● Passage for review:
===
She regretted that the position of the judiciary in Nigeria had become delicate.

According to her, today, the judiciary has become the sacrificial lamb, bearing the brunt of societal imperfections and contradictions.

“For instance, when elections go wrong, it is the judiciary that is called upon to decide who actually won.

“Again, when the nation’s treasury is looted, it is the judges that are called upon to hold the tribunals to make inquiry.

“In this circumstance, the judiciary is in a no-win situation.

“Often, the party that loses, readily casts aspersions on the integrity of the presiding justices,” Onyirioha said.

She underscored the need to safeguard judicial independence in the country.

She said that an independent, effective and incorruptible judiciary fosters happiness, orderliness and enabling environment for social development.

The magistrate said that the judiciary occupies strategic position and plays a vital role as the bastion of an enduring democracy.

That notwithstanding, she said, the judiciary still operates under the whims and caprices of the executive arm.

She said: “In Nigeria, judges who are expected to hand down judgments without fear or favour are left at the mercy of the executive.

“As we all know, government sometimes uses its agencies to harass and intimidate judges.


Onyirioha, therefore, requested that the integrity of the judicial system be protected through fair remuneration, transparent procedures for assigning matters to judges and asset declaration.

She further advocated for the adoption of a judicial code of conduct, which should be effectively monitored by an independent inspectorate.

Enyinnaya Onwumere

Also, an Umuahia-based rights lawyer, Mr Enyinnaya Onwumere, said that it was not yet Uhuru for the judiciary, 62 years after independence.

Onwumere regretted that persistent calls for the independence of the judiciary in the country had continued to fall on deaf ears.

He said that the executive arm was still calling the shots, adding that governors appoint their friends and cronies into the bench.

He further expressed concern over the rampant cases of executive lawlessness and flagrant abuse of the rule of law.

He said that instances abound concerning the excesses of security agencies in total disregard to the rule of law.

He accused security agencies of wanton abuse of people’s rights, saying that most times, people are randomly arrested and detained without any arraignment.

“In Nigeria, the executive and security agencies chose which law or court order to obey,” Onwumere said.

He, therefore, expressed the need for conscious and deliberate effort by stakeholders to sensitise Nigerians on the imperatives of the rule of law.
===
● Dataset entries:
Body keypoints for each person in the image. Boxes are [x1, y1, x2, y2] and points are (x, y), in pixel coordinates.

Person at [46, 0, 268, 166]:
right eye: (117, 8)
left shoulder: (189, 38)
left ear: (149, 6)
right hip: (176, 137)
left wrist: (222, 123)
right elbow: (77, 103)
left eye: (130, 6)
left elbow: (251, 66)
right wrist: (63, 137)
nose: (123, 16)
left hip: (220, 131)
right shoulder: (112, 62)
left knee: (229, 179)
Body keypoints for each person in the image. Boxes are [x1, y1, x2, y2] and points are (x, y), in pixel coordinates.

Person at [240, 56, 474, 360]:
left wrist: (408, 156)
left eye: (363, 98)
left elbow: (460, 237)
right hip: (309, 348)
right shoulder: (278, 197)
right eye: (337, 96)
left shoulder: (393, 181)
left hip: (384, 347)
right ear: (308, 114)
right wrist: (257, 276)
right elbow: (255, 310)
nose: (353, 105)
===
● Exercises to complete:
(1) In the passage on judicial independence in Nigeria, whom does Onwumere say governors appoint to the bench?
(2) From the passage on judicial independence in Nigeria, extract the part that opens with the words containing "He further expressed" and closes with "without any arraignment.".

● Answers to this exercise:
(1) Their friends and cronies.

(2)
He further expressed concern over the rampant cases of executive lawlessness and flagrant abuse of the rule of law.

He said that instances abound concerning the excesses of security agencies in total disregard to the rule of law.

He accused security agencies of wanton abuse of people’s rights, saying that most times, people are randomly arrested and detained without any arraignment.